
    <code>
    streamOutputByteArray = CreateObject("java","java.io.ByteArrayOutputStream");
    streamGZIPOutput = CreateObject("java","java.util.zip.GZIPOutputStream");
    streamOutputByteArray.init();
    streamGZIPOutput.init(streamOutputByteArray);

    streamGZIPOutput.write(largeString.getBytes(), 0, Len(largeString.getBytes()));

    streamGZIPOutput.finish();
    streamGZIPOutput.close();
    streamOutputByteArray.flush();
    streamOutputByteArray.close();

    //compressedString=BinaryEncode(streamOutputByteArray.toByteArray(),"Base64");
    compressedString=streamOutputByteArray.toString("utf-8");
    streamOutputByteArray.reset();

    /*Done with Compressing*/

    compressedInputString = CharsetDecode(compressedString,"utf-8");//BinaryDecode(compressedString,"Base64");

    length = 0;
    sOutput = "";

    streamInputByteArray = CreateObject("java","java.io.ByteArrayInputStream");
    streamGZIPInput = CreateObject("java","java.util.zip.GZIPInputStream");
    streamInputByteArray.init(compressedInputString);
    streamGZIPInput.init(streamInputByteArray);

    do {
        length = streamGZIPInput.read(compressedInputString, 0, Len(compressedInputString));
        if( length neq -1 ){
          streamOutputByteArray.write(compressedInputString, 0, length);
          if( streamOutputByteArray.size() gt 10000000 ){
            sOutput = sOutput & streamOutputByteArray.toString();
            streamOutputByteArray.reset();
          }
        }
      } while( length neq -1 );

      streamGZIPInput.close();
      streamInputByteArray.close();

      sOutput = sOutput & streamOutputByteArray.toString();
      streamOutputByteArray.reset();
    </code>
  • @Roman:

    Did you check out the gzip() UDF on CFLib.org?

    http://www.cflib.org/udf/gzip

    There's also a cooresponding ungzip():

    http://www.cflib.org/udf/ungzip

    These functions might be more in the lines of what you want, since they do everything from string inputs.
  • I know this is a really old post but definitely a nice little read. I did try your original method and seemed to run fine. One odd thing I noticed is it appears the outputted text from this ends up converted double tabs into single tabs. Meaning I had some data that was something like: foo#chr(9)##Chr(9)#bar and when I gunzipped the file to get to that data it appears to now be foo#Chr(9)#bar. I have not tried the function on cflib yet to see if that to does it.

SUPPLIED DATA ->
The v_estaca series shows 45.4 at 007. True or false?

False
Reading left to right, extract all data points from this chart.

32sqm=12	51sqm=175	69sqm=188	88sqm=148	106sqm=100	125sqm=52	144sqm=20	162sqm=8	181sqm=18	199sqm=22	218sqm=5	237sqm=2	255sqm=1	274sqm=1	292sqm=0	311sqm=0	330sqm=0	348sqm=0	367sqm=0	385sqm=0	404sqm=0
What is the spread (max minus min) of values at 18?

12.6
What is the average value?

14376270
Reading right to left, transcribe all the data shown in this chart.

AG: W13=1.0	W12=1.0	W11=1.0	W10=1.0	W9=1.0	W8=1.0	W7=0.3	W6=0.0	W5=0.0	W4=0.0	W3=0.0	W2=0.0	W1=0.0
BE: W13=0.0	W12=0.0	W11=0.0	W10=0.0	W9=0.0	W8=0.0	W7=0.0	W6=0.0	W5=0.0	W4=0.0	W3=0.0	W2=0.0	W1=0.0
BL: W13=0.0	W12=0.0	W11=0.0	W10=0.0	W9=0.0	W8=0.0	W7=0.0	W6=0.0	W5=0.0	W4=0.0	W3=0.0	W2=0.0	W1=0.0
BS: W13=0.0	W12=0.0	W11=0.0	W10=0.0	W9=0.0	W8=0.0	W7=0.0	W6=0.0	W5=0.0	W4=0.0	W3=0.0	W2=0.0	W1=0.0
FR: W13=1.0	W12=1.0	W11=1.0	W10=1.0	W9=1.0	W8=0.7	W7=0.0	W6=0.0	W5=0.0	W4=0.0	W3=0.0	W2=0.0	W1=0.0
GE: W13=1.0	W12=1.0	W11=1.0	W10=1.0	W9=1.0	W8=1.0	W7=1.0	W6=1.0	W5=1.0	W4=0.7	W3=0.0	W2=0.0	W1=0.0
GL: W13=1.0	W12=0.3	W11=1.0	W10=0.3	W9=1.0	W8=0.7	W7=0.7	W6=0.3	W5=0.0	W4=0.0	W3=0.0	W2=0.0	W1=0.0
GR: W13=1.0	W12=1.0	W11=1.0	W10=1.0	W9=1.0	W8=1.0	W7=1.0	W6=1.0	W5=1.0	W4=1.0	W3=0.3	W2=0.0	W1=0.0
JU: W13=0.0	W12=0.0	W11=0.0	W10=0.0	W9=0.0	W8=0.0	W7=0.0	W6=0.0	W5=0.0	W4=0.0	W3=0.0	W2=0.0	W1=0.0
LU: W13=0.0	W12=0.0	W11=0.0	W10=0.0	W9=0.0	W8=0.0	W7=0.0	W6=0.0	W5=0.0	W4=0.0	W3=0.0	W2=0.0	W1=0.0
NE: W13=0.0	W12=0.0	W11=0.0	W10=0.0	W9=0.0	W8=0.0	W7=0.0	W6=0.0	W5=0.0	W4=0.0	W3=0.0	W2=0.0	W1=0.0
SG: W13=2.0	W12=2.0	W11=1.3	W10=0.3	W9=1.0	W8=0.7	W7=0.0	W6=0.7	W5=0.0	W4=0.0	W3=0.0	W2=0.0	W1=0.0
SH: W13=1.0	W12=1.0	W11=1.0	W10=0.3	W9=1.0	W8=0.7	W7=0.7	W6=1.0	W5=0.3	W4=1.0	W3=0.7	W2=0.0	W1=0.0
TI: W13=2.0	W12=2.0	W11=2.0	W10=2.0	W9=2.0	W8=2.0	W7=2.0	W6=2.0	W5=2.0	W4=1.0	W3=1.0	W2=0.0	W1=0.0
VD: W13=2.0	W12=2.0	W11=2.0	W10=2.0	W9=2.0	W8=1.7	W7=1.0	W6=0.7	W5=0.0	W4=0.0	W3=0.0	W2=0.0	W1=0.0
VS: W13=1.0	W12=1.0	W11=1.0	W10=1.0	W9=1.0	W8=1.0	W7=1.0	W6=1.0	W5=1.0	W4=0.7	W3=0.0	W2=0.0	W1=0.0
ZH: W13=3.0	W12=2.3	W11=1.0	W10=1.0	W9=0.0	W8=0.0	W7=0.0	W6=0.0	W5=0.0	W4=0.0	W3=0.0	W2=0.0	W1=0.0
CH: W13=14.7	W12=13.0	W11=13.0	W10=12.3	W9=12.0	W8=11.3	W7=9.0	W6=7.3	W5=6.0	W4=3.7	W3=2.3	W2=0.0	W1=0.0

EXERCISE INSTRUCTIONS ->
**A)** In the gzip discussion, what did the last commenter notice about double tabs in the gunzipped output?
**B)** List every Java class that the code in the gzip discussion creates with CreateObject.
**C)** Continue the gzip discussion from its last sentence.

ANSWERS FOR EACH ITEM ->
**A)** Double tabs came out as single tabs.

**B)** java.io.ByteArrayOutputStream, java.util.zip.GZIPOutputStream, java.io.ByteArrayInputStream, java.util.zip.GZIPInputStream

**C)**
  • @Aaron:

    That's a strange behavior. Have you tried ungzip the file w/another tool to see if the problem isn't with the source material?

    There's nothing in the code above that should interfere w/whitespace characters.
  • Dan,

    To test it I made a text file in notepad that was just basically like the example I said above. I then used a windows based gzip program to zip it up. Then I fed the file into te routine. I then tried doing a Find() for two Chr(9)'s and found nothing. I tried a find for one and found that. I then tried CFFILE on the text file and the find for two tabs found it.

    I am going to mess with it more today once I make it to work. But so far it seems like the java is changing two tabs to one tab. Which throws things when parsing a tab delimited file that is failing to put double quotes around blank spots.
  • @Aaron:

    What JDK are you using? I can't say I tested multiple tabs, as I was dealing with XML and the formatting of the tabs wouldn't have made a difference it what we were doing. Very strange issue indeed!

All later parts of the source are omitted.